Religious and political beliefs that entail violence or discrimination against others do not exist in the same ethical and epistemic space as other religious and political beliefs.
It’s one thing to disagree on how many deities exist, quite another thing to disagree on whether your deity has commanded you to wage a holy war. In the first case, we can enjoy lively debate with friendship, mutual respect, and learning. In the second case, no, I am not interested in letting “both sides” have their say, and have zero respect for your differing opinion. Similarly, we can pleasantly disagree on whether or not a strong central government is the best recipe for success. I can think you’re wrong, and still go on respecting you. But if your political belief is that the white race is superior to others, or that genocide isn’t such a bad idea, not only do I not respect your differing belief, I will not be your friend, and you are not welcome in my home.
And we need to be very wary of those who parrot the rhetoric of “tolerance” and “religious freedom” to justify their own aggressive attacks on the lives and beliefs of others. Religious liberty must not be allowed to be twisted to mean the liberty to outlaw all other religions, and intellectual freedom must not be misapplied to justify giving a platform to a Nazi just as one would to an anti-Nazi.
Political beliefs matter, in a very real and direct way – and political decisions have have life or death consequences.
Political stances are not just aesthetic poses. All political views are not equally deserving of respect, and all politicians and political parties are not the same. What policies are enacted can mean life or death, and not just in a roundabout way. Which politicians are in power can change the course of history, as anyone who has even cursorily glanced at 1930s Germany ought to know. It is alarming to me, as a person who would have been systematically tortured and murdered by the Nazi regime, to hear people say it makes no difference what you believe, or who’s in power.

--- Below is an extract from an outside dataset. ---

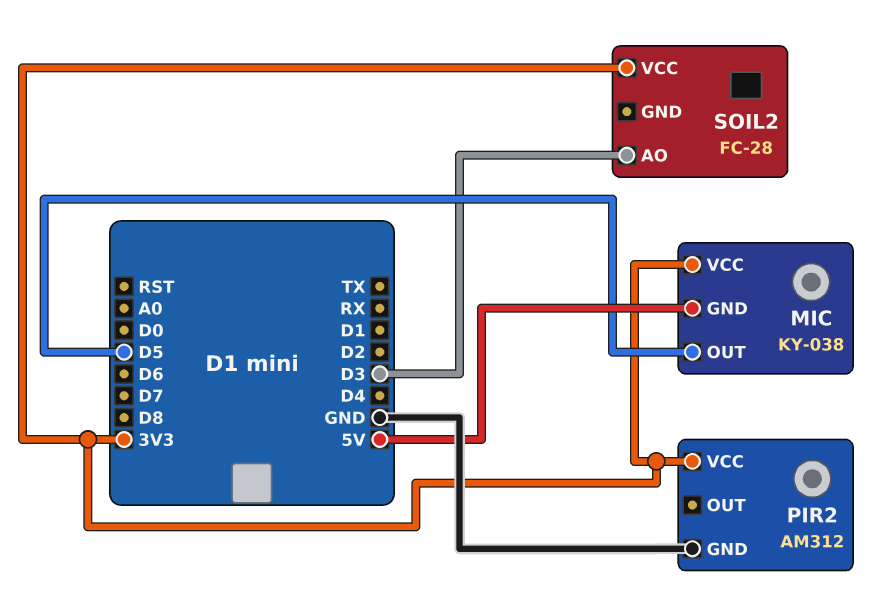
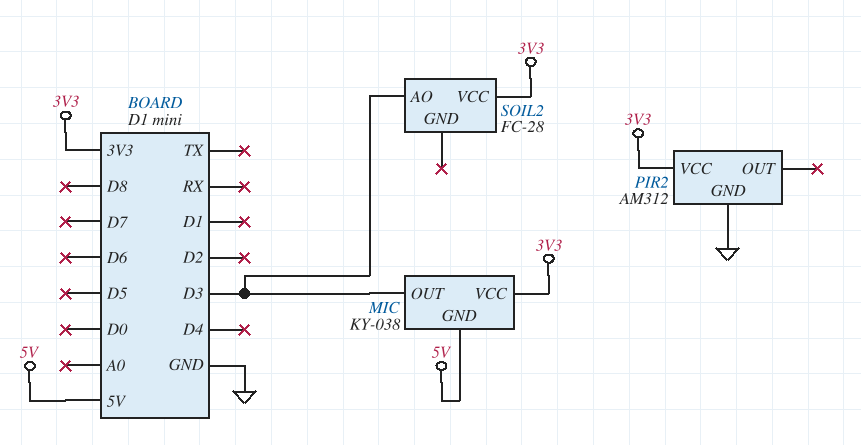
MIC pin OUT: D5 -> D3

And yes, I will order my friendships accordingly. Maybe I’m old-fashioned, but I agree with Aristotle that friendship is not possible between those who do not share certain moral beliefs and values. Charity, maybe, yes – in the Christian ethos. Association, yes, especially if one hopes to be a good influence, to change a mind or heart.
But friendship is something different, and has to do with a unique affection and shared vision. There is no commandment I know of that we must befriend everyone, share our laughter and joy and pain and secrets and domestic spaces with anyone regardless of sympathy or even safety. I am grateful for my many friendships with people from diverse backgrounds, celebrating religions not my own, joining me in an exploration of reality from different perspectives. But this is not the same as trying to befriend those who actively embrace radical evil.

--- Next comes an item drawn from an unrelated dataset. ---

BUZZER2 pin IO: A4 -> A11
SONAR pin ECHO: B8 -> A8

It might be heart-warming for a non-Jew to imagine me befriending an antisemite, but it isn’t heartwarming to me, thinking about how, historically, antisemites betrayed their Jewish neighbors. I know, I know: humans are complex. Nice people do terrible things.

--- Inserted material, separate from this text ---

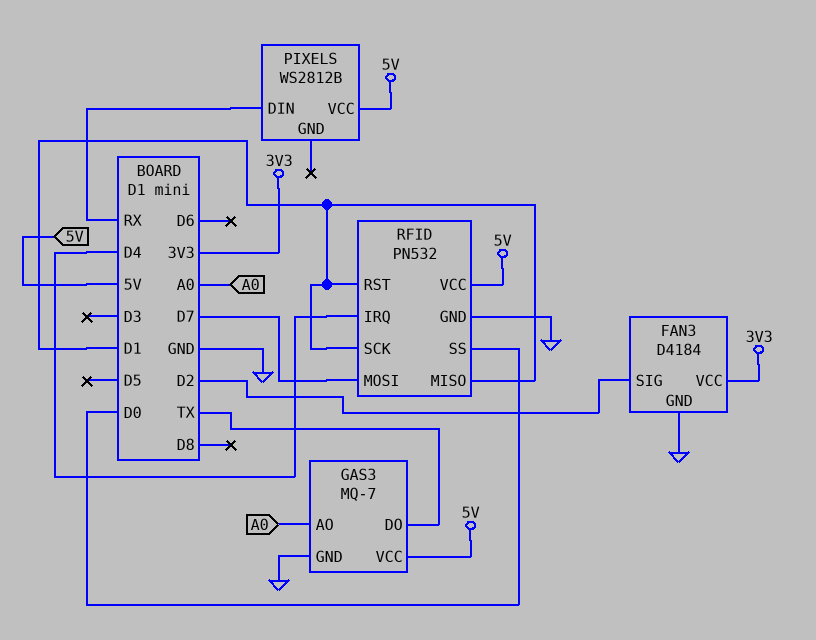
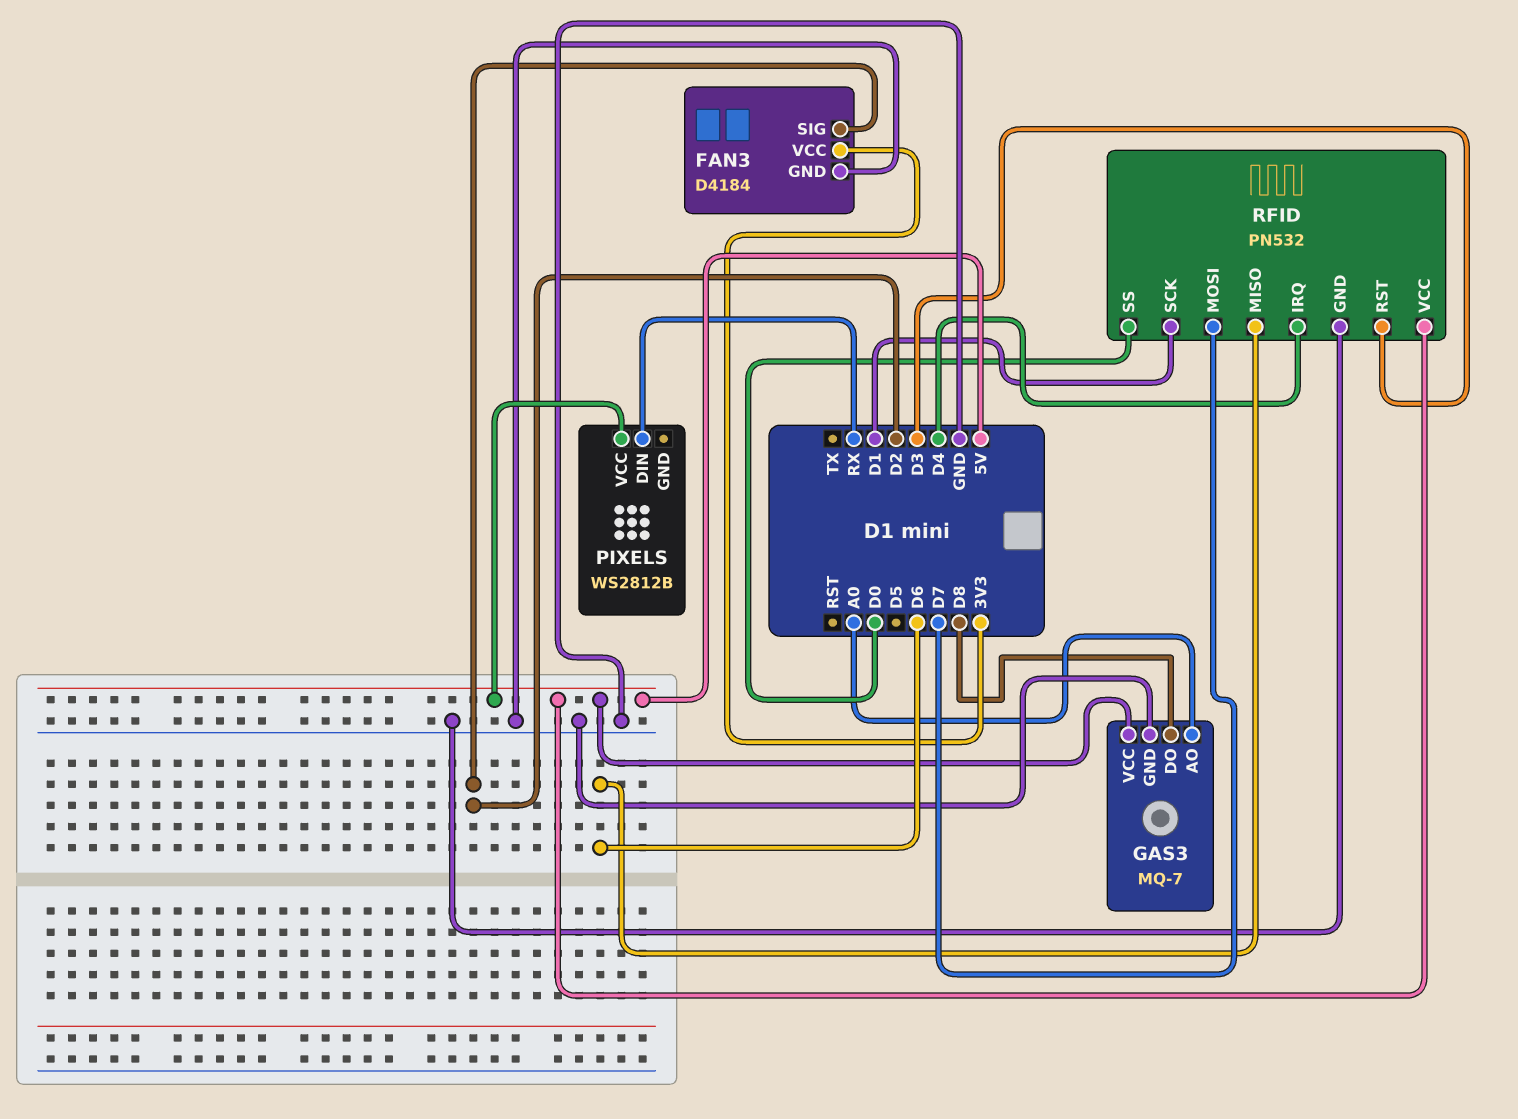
GAS3 pin DO: TX -> D8
RFID pin MISO: D1 -> D6
RFID pin RST: D1 -> D3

That just makes it all the more tragic and disturbing.
And it’s not just about me.
How could I claim to be friend with someone who has a disability – and at the same time be equally friendly with someone who believes the disabled should be wiped out? How could I pretend friendship with someone who is non-white, while at the same time “tolerating” the views of a white supremacist?
As to that Jefferson quotation, one aspect of its context that we need to keep in mind is that Jefferson kept human beings enslaved as chattel. It’s all very well to imagine him and another white man blithely agreeing to disagree on some matter of delicate policy. But when we consider some of the beliefs he held, and their far-reaching implications for the lives of countless men and women, we are reminded that some beliefs really should not be respected or tolerated.